» **Stored data**:
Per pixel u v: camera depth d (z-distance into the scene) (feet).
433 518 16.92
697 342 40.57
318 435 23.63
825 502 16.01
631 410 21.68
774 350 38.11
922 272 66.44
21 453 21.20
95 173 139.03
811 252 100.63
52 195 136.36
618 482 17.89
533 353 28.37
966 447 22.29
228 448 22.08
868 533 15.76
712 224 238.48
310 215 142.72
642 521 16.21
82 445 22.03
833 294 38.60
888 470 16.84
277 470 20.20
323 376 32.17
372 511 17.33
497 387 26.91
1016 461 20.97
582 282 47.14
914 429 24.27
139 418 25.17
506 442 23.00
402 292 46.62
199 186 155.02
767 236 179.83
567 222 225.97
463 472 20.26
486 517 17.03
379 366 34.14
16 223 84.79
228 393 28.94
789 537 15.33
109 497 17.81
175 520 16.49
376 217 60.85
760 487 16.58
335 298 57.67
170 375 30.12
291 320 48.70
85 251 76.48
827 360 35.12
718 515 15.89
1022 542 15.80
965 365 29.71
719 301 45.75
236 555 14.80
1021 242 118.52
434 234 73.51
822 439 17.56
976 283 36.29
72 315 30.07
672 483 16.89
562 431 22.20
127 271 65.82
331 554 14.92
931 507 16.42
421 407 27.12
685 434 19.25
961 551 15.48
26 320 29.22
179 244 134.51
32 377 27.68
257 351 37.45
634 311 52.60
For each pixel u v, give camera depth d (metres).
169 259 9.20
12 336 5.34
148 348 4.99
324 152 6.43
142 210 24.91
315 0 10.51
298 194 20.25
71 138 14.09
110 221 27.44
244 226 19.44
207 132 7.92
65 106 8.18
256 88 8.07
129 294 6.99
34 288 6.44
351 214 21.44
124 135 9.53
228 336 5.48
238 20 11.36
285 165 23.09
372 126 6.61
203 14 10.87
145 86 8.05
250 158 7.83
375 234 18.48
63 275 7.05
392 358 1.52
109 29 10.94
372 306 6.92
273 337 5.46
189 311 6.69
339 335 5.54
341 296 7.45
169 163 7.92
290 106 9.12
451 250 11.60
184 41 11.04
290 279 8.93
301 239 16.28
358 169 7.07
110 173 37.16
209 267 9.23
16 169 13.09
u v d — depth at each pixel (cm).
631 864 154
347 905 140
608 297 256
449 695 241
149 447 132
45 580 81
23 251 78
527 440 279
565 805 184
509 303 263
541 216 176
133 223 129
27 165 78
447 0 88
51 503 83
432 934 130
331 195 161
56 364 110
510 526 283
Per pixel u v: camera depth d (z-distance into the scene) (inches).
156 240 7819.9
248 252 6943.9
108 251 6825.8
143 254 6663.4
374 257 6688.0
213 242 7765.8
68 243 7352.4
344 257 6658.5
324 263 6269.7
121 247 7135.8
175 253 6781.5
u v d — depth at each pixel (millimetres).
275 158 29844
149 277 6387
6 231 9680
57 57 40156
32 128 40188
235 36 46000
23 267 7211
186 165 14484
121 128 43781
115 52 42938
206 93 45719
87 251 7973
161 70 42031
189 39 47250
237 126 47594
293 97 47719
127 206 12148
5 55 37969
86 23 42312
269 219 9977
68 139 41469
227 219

» **Problem**: Copy out only the lines of the records above from the one with "402 292 46.62" through the one with "965 365 29.71", exactly as they stand, both included.

» **Solution to this problem**:
402 292 46.62
199 186 155.02
767 236 179.83
567 222 225.97
463 472 20.26
486 517 17.03
379 366 34.14
16 223 84.79
228 393 28.94
789 537 15.33
109 497 17.81
175 520 16.49
376 217 60.85
760 487 16.58
335 298 57.67
170 375 30.12
291 320 48.70
85 251 76.48
827 360 35.12
718 515 15.89
1022 542 15.80
965 365 29.71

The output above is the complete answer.